Almost everyone I frequent in conversation here in the online realm got the chance to see the very creative video highlighting the Web 2.0 Experience. The clip explores Web 2.0, and the nature of many of the elements included within. Rarely do I bog the Zenspace down with Youtube videos, but I think this one is worth the hassle for those who still haven't had the enjoyment:
The video was the work of Michal Welsh, Assistant Professor of Cultural Anthropology at Kansas State University, and it is said to be an example of the work contained in the field of Digital Ethnography. Academic study on things I enjoy like this tend to get more than a raised eyebrow from me, so I took the liberty of trying to figure out what exactly the hell was peaking my interest.
Cropping the digital bit for a moment, the study of Ethnography, is in short, the study of people and writing. Auf Wiki:
The genre of writing that presents varying degrees of qualitative and quantitative descriptions of human social phenomena, based on fieldwork. Ethnography presents the results of a holistic research method founded on the idea that a system's properties cannot necessarily be accurately understood independently of each other. The genre has both formal and historical connections to travel writing and colonial office reports. Several academic traditions, in particular the constructivist and relativist paradigms, claim ethnographic research as a valid research method.
That sounds ... fantastic. Particularly for someone like myself who is so easily interested and open to exploring culture outside my own. I'm like a moth in the streetlight when it comes to being drawn to other cultures. Dances with Wolves, right? Those scenes always get me. The ridiculously stereotypical, "Why do you hate your own people?" I always feel like they want to follow it up with, "They're white ... you know that's better right?"
Wiki goes on to explain how cultural anthropology, sociology, and other fields all rely on ethnographic research. One of the best mentions is how ethnography can include research based on participant observation. From The Digital Ethnography Workgroup:
...because the best way to find out how people make meaning is to go among them and carefully examine what they actually do.
The digital in Digital Ethnography is for the most part self-explanatory. Digital Ethnography applies the same study to situations online, and particularly, the study is growing rapidly because of the advent of Web 2.0. That's not to suggest that the field is just being birthed as we speak however, Digital Ethnography has existed in one form or another since the 1990s, just under a different name: Virtual Ethnography. Auf Wiki again:
Virtual ethnography is a new development in the field of Ethnography.
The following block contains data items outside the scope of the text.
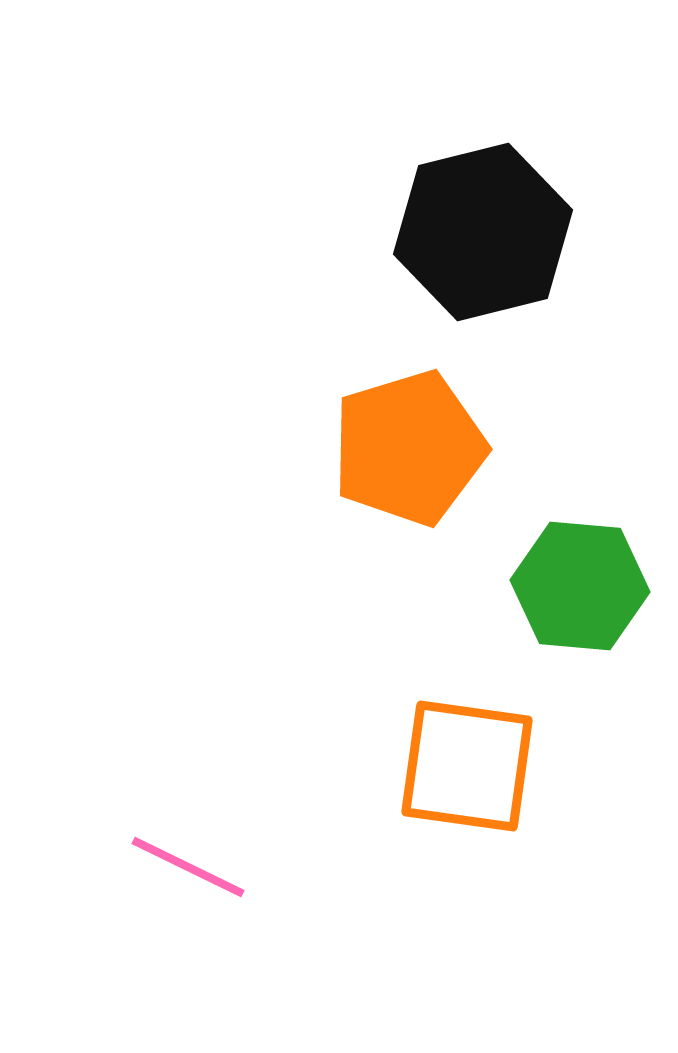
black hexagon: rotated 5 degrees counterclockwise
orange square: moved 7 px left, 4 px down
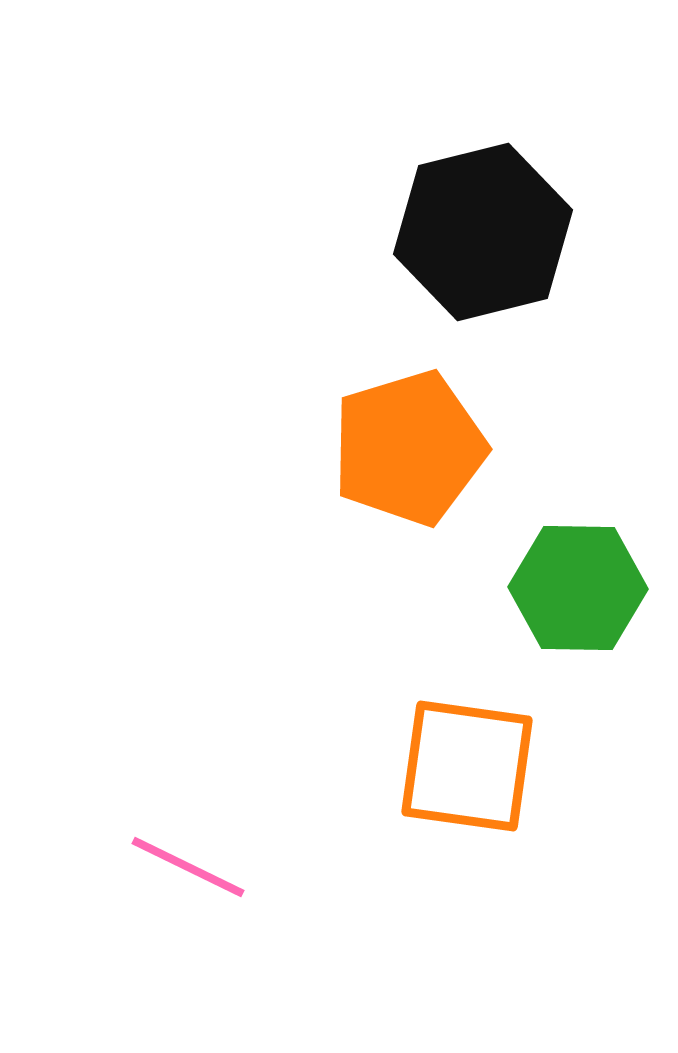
green hexagon: moved 2 px left, 2 px down; rotated 4 degrees counterclockwise
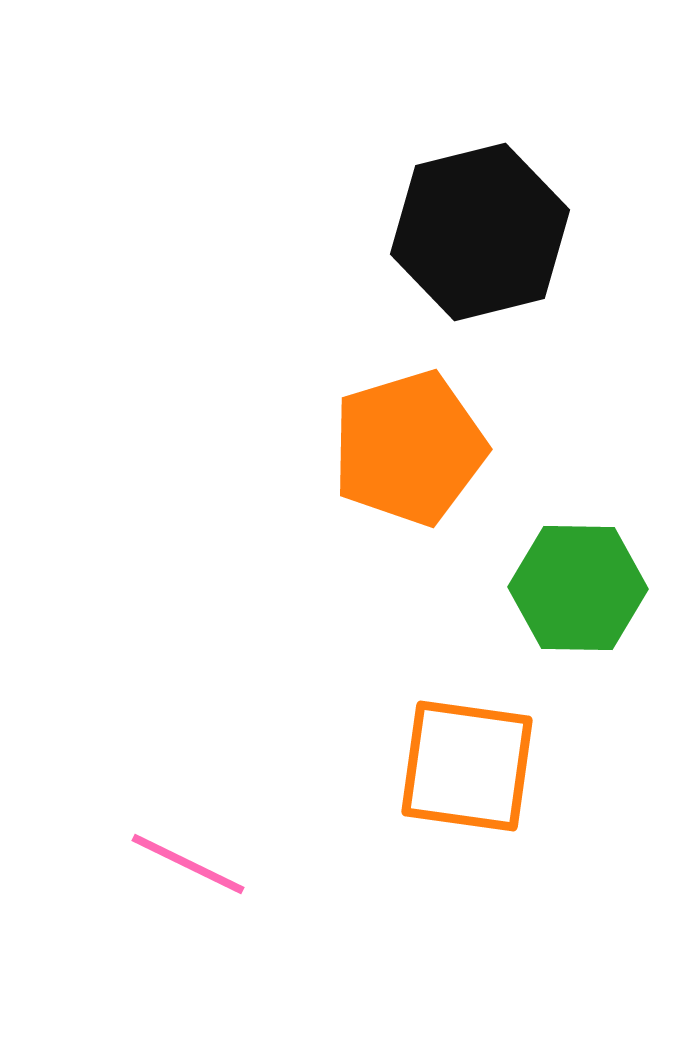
black hexagon: moved 3 px left
pink line: moved 3 px up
It extends the traditional notions of field and ethnographic study from the observation of co-located, face-to-face interactions, to physically distributed, technologically mediated interactions in virtual networks and virtual communities. In doing so it challenges the traditional notion of a field site as a localized space and moves it into the virtual world of physically distributed interactions.
Virtual ethnography attempts to maintain the values of traditional ethnography through providing a "thick" description through the "immersion" of the researcher in the lives of their subjects. This focus on the subject makes virtual ethnography quite distinct from Web usage mining or social network analysis, although it may use similar techniques to identify or map networks.
The key question for virtual ethnography researcher is "how can ethnography be pursued in technologically mediated settings"? Researchers have attempted to create virtual counterparts for many of the basic ethnographic concepts but whether they can appropriately be applied to technologically mediated interaction is still open. For example, if a researcher simply reads some emails or participates in chatrooms, does this represent an ethnography: can the researcher still be said to have immersed themselves in the life of the community?
Mr. Heston, why exactly are you such a staunch supporter of participant observation?
Genuinely awesome all around. I don't know if this is going to steal the spot of my favorite school of academic research (Film and Media Studies are hard to topple), but I can already see how potentially creative Virtual Ethnography could become. Amazon has a couple texts on the subject that I'd like to nab, but resorting to print to cover a topic as dynamic as the Internet seems a little archaic. Some of the most popular texts in Virtual Ethnography were written as far back as 2000, which is almost before the explosion of a full-fledged Web 2.0. This field is one that is sure to provide some difficulty for anyone trying to keep up. I did glance through a nice paper on the topic here: Issues in Virtual Ethnography. From the paper:
A virtual ethnography is one that fully immerses the ethnographer into the consensual reality experienced by groups of people who use computer-mediated communication as their primary, and often only, means of communication. As such, the online or virtual persona of the participants are the main focus of the ethnographer. Generally, researchers have wanted to focus on the person at the keyboard, a virtual ethnography reverses this and works instead with the persona that has been projected into cyberspace by the typist.
Once again: ... cool. The questions that this raises are fantastic! Things like:
Am I (Cody), and I (Zen) actually the same person, or are we two separate entities? It sounds ridiculous, but think of this: Would you always answer a question the same in a physical conversation as you would in an online conversation?
Back to gaming conversation and regular geekery sometime soon, just had to share where my learning quest led me.